►

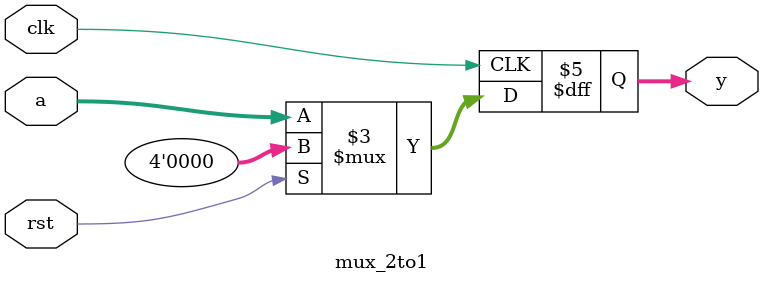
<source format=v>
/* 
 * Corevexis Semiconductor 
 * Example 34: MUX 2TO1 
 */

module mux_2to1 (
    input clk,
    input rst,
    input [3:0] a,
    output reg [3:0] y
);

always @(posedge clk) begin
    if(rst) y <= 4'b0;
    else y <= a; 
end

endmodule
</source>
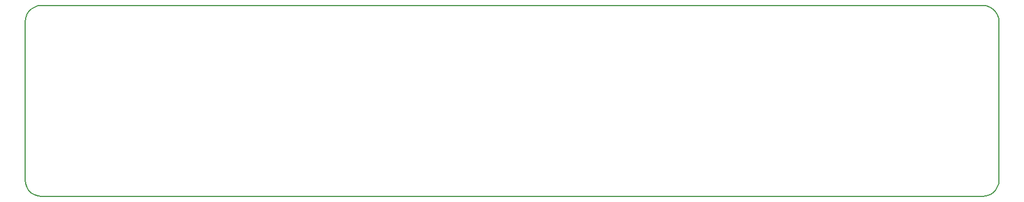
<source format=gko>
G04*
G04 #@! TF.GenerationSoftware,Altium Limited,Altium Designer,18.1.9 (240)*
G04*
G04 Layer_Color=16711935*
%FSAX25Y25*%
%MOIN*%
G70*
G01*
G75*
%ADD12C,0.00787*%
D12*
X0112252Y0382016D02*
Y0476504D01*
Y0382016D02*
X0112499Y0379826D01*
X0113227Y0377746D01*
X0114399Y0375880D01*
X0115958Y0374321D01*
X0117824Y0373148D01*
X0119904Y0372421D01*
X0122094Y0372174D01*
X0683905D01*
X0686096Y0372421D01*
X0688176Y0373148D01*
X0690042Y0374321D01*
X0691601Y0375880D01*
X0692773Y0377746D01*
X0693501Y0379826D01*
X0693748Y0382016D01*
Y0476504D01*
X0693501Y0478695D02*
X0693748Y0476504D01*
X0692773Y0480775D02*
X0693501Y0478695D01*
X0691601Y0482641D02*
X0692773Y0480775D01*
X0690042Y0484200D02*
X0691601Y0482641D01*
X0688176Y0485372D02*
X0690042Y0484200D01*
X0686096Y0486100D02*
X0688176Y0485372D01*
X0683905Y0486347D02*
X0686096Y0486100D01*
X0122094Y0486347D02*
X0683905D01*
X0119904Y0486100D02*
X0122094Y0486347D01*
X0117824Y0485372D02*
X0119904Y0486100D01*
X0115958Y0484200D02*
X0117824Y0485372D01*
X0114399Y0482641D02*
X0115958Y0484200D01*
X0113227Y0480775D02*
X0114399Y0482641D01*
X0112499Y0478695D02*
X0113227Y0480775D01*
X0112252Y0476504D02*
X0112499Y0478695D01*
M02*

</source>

◄
►

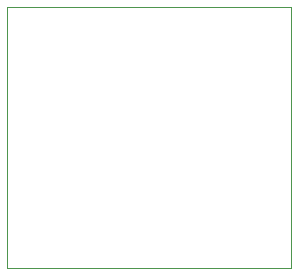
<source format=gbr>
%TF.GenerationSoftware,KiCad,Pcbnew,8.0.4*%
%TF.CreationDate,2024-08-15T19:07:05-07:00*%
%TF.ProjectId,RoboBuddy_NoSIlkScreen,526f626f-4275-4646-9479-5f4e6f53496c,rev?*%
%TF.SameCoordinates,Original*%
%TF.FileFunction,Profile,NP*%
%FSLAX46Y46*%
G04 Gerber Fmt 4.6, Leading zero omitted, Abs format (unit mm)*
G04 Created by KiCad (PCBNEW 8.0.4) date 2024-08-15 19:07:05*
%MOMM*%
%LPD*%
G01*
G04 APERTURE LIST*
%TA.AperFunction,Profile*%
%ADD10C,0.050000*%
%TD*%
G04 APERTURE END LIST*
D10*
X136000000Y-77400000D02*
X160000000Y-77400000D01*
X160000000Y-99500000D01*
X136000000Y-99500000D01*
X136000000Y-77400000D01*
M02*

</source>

◄

- _TO DO_:
Reproduce the entries exactly, from the line with "if(rst) y <= 4'b0;" to the line with "X0693748Y0476504D01*", both lines included, keeping no pictures.

- _SOLUTION FOR THIS TASK_:
    if(rst) y <= 4'b0;
    else y <= a; 
end

endmodule
</source>
<source format=gko>
G04*
G04 #@! TF.GenerationSoftware,Altium Limited,Altium Designer,18.1.9 (240)*
G04*
G04 Layer_Color=16711935*
%FSAX25Y25*%
%MOIN*%
G70*
G01*
G75*
%ADD12C,0.00787*%
D12*
X0112252Y0382016D02*
Y0476504D01*
Y0382016D02*
X0112499Y0379826D01*
X0113227Y0377746D01*
X0114399Y0375880D01*
X0115958Y0374321D01*
X0117824Y0373148D01*
X0119904Y0372421D01*
X0122094Y0372174D01*
X0683905D01*
X0686096Y0372421D01*
X0688176Y0373148D01*
X0690042Y0374321D01*
X0691601Y0375880D01*
X0692773Y0377746D01*
X0693501Y0379826D01*
X0693748Y0382016D01*
Y0476504D01*
X0693501Y0478695D02*
X0693748Y0476504D01*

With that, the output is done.